Prime Minister Gordon Brown's spokesman told reporters: "We are seeking to remove these individuals on grounds of national security.

"The government's highest priority is to protect public safety. Where a foreign national poses a threat to the country, we will seek to exclude or deport them where appropriate."

However, lawyers for the men point out that they have not been charged and are innocent of any crime.

Of the 12 men arrested in raids in Liverpool, Manchester and Clitheroe in Lancashire, 11 were Pakistani nationals, with 10 holding student visas. One was from Britain.

The Crown Prosecution Service decided there was insufficient evidence to press charges or hold them any longer.

Greater Manchester Police led the inquiry and Mr Fahy said: "I do not believe a mistake has been made.

"I do not feel embarrassed or humiliated about what we have done. We carried out our duty."

He added the fact the raids had to be brought forward after Metropolitan Police Assistant Commissioner Bob Quick accidentally revealed secret documents to photographers had not affected the outcome.

'Lawful pursuits'

Lawyer Mohammed Ayub, who is representing three of the men, said in a statement: "After 13 days in custody, during which no evidence of any wrongdoing was disclosed, they have now been released without charge.

"Our clients have no criminal history, they were here lawfully on student visas and all were pursuing their studies and working part-time. Our clients are neither extremists nor terrorists."

Inayat Bunglawala, of the Muslim Council of Britain, said the government had been "dishonourable" over the way it had dealt with the men.

Mr Bunglawala told the BBC that when the arrests "took place in very dramatic circumstances of students being arrested at university and thrown to the floor" the public had been assured the men posed a serious threat.

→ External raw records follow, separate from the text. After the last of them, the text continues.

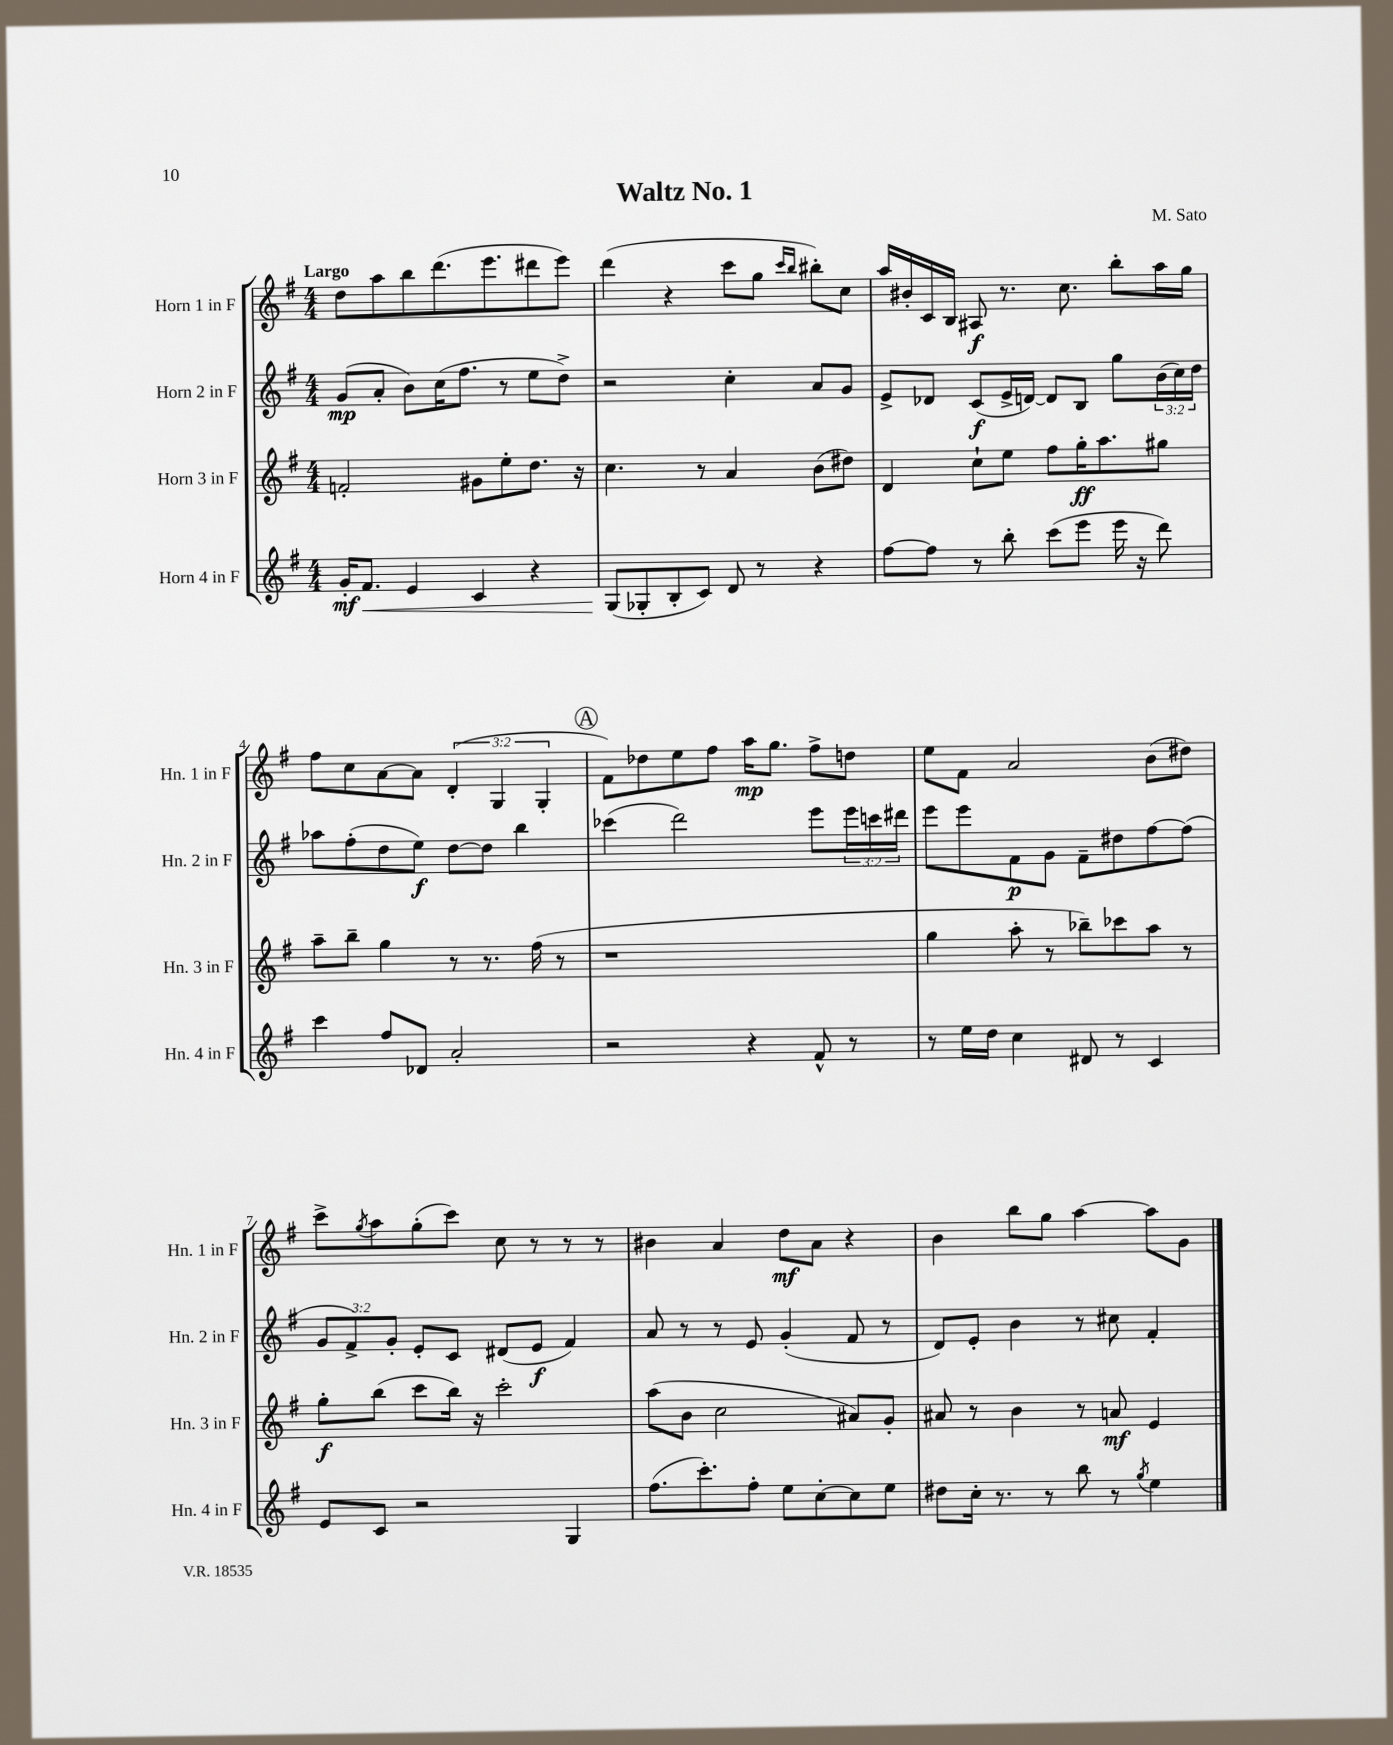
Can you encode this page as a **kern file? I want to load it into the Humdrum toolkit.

**kern	**kern	**kern	**kern
*staff4	*staff3	*staff2	*staff1
*clefG2	*clefG2	*clefG2	*clefG2
*k[f#]	*k[f#]	*k[f#]	*k[f#]
*M4/4	*M4/4	*M4/4	*M4/4
16g'	2f'	(8g	8dd
8.f#	.	.	.
.	.	8a'	8aa
4e	.	8b)	8bb
.	.	(16cc	(8.ddd
.	.	8.ff#	.
4c	8g#	.	.
.	.	.	8.eee
.	8ee'	8r	.
4r	8.dd	8ee	8ddd#
.	.	8dd^)	8eee)
.	16r	.	.
=	=	=	=
(8G	4.cc	2r	(4ddd
8G-'	.	.	.
8B'	.	.	4r
8c)	8r	.	.
8d	4a	4cc'	8ccc
8r	.	.	8gg
.	.	.	16qqccc
.	.	.	16qqbb
4r	(8b	8a	8bb#')
.	8dd#)	8g	8cc
=	=	=	=
[8ff#	4d	8e^	16aa
.	.	.	16b#'
8ff#]	.	8d-	16c
.	.	.	16B
8r	8cc`	(8c	8A#
8bb'	8ee	16e^	8.r
.	.	[16d)	.
(8ccc	8ff#	8d]	.
.	.	.	8.cc
8eee	16gg'	8B	.
.	8.aa	.	.
16eee	.	8gg	8bb'
16r	.	.	.
8ddd)	8gg#	(24b	16aa
.	.	24cc)	.
.	.	.	16gg
.	.	24dd	.
=	=	=	=
4ccc	8aa~	8aa-	8ff#
.	8bb~	(8ff#'	8cc
8ff#	4gg	8dd	[8a
8d-	.	8ee)	8a]
2a'	8r	[8dd	(6d'
.	8.r	8dd]	.
.	.	.	6G
.	.	4bb	.
.	(16ff#	.	.
.	.	.	6G'
.	8r	.	.
=	=	=	=
2r	1r	(4ccc-	8f#)
.	.	.	8dd-
.	.	2ddd)	8ee
.	.	.	8ff#
4r	.	.	16aa
.	.	.	8.gg
8f#^^	.	8eee	8ff#^
8r	.	24eee	8dd
.	.	24ccc	.
.	.	24ddd#	.
=	=	=	=
8r	4gg	8eee	8ee
16ee	.	8eee	8f#
16dd	.	.	.
4cc	8aa'	8f#	2a
.	8r	8g	.
8d#	8bb-~)	8f#~	.
8r	8ccc-	8dd#	.
4c	8aa	[8ff#	(8b
.	8r	(8ff#]	8dd#)
=	=	=	=
8e	8gg'	12g	8ccc^
.	.	12f#^)	.
.	.	.	8qgg
8c	(8bb	.	8aa
.	.	12g'	.
2r	8ccc	8e'	(8gg'
.	16bb)	8c	8ccc)
.	16r	.	.
.	2ccc'	(8d#	8cc
.	.	8e	8r
4G	.	4f#)	8r
.	.	.	8r
=	=	=	=
(8.ff#	(8aa	8a	4b#
.	8b	8r	.
8.ccc')	.	.	.
.	2cc	8r	4a
8ff#'	.	8e	.
8ee	.	(4g'	8dd
[8cc'	.	.	8a
8cc]	8a#)	8f#	4r
8ee	8g'	8r	.
=	=	=	=
8dd#	8a#	8d)	4b
16cc'	8r	8e'	.
8.r	.	.	.
.	4b	4b	8bb
8r	.	.	8gg
8bb	8r	8r	[4aa
8r	8a	8cc#	.
8qgg	.	.	.
4ee	4e	4f#'	8aa]
.	.	.	8g
==	==	==	==
*-	*-	*-	*-
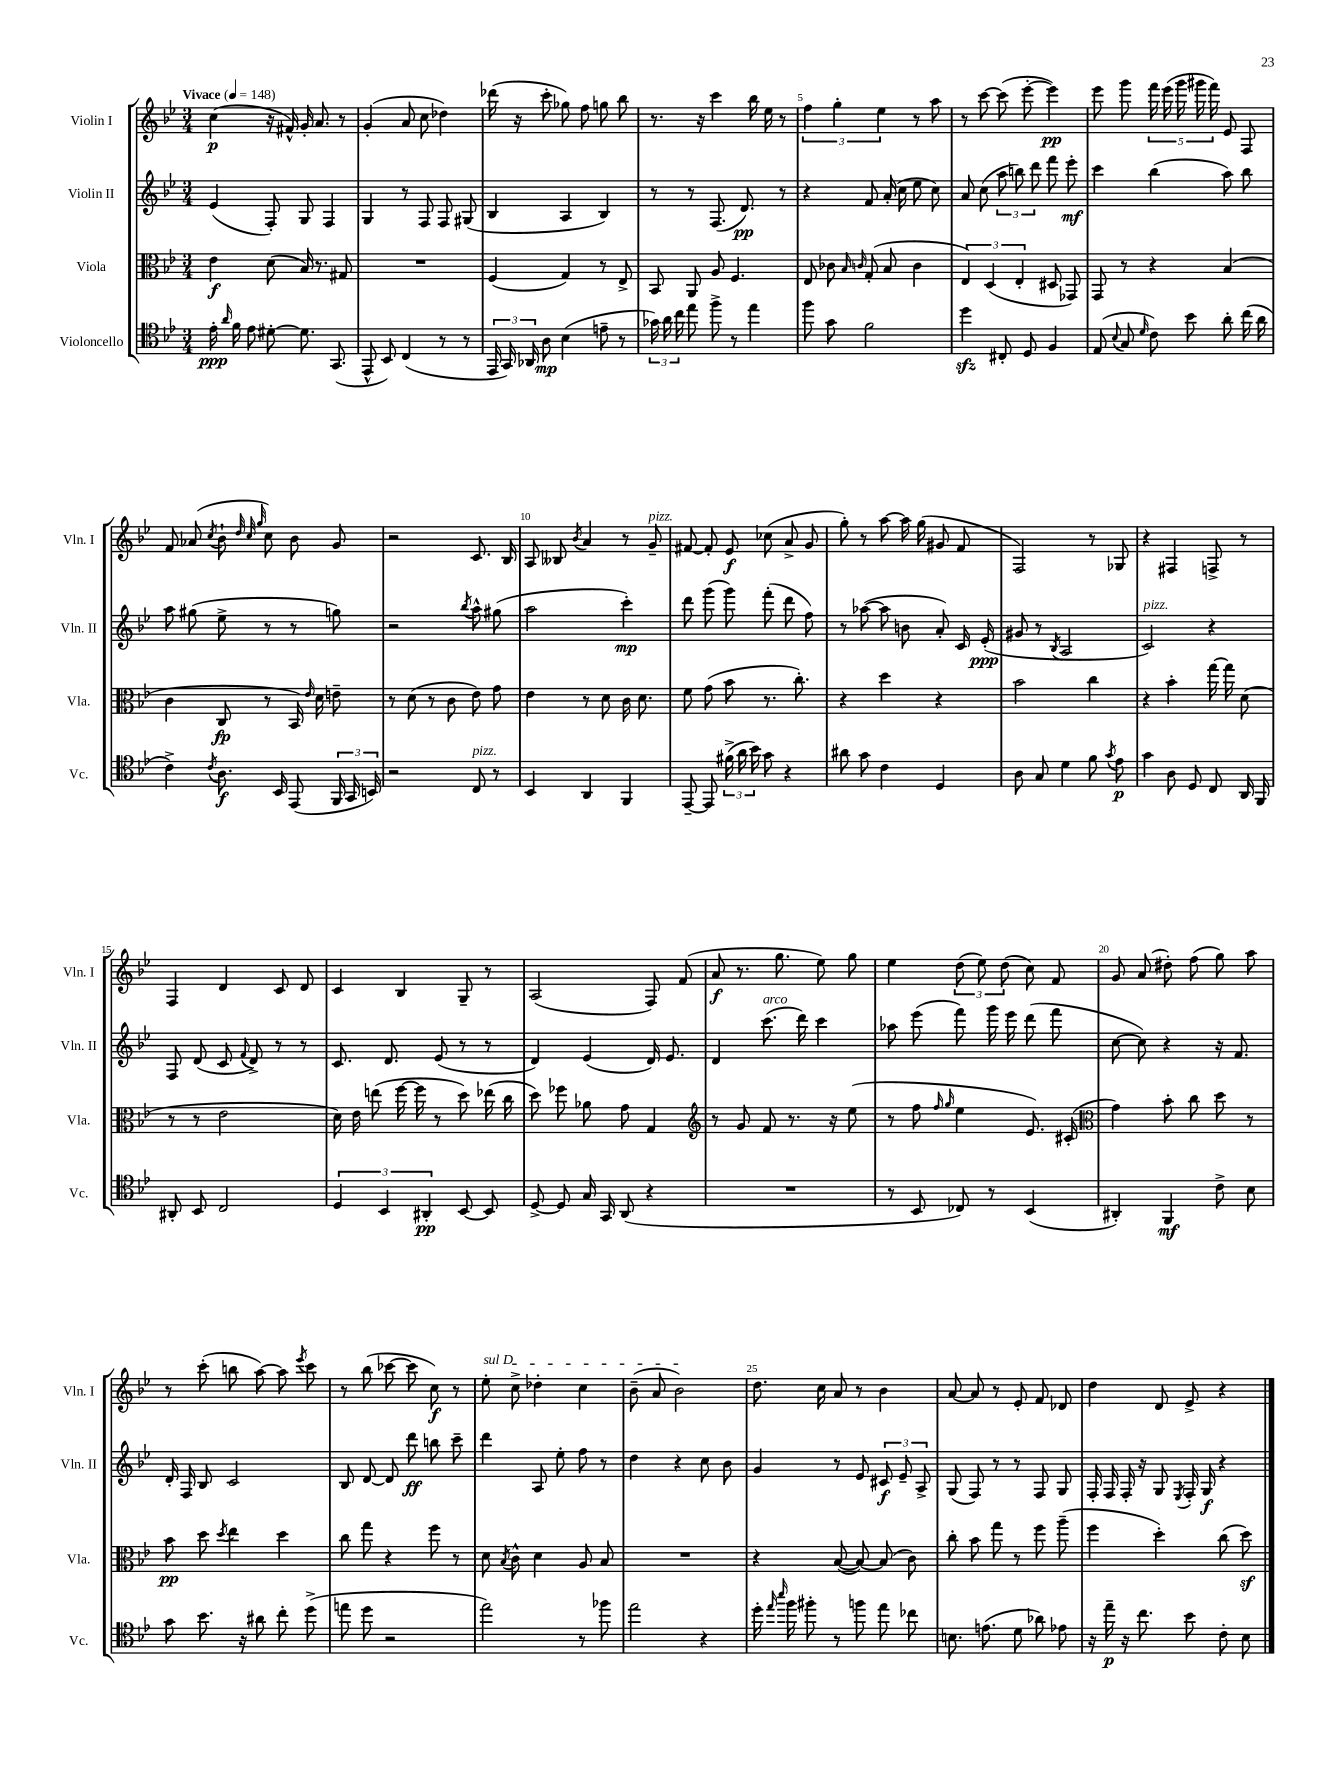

He said it was unacceptable for the government to make these sorts of prejudicial remarks from the outset and then, having found insufficient evidence to bring charges, to deport the men anyway.

'Premature remarks'

"Politics should not be interfering with what is primarily a legal process," he said.

"What we don't want is people becoming cynical as a result of politician's premature remarks and thinking: 'well, that's what they said last time'."

BBC security correspondent Gordon Corera said: "I think there will be a sense of a need to learn some lessons from this is in terms of public presentation."

Assistant Commissioner Quick - the UK's most senior counter-terrorism officer - quit his post a day after the operation.

However, Home Secretary Jacqui Smith told MPs on Monday the error had not damaged the operation and the only impact had been that the raids had been brought forward "by a matter of hours".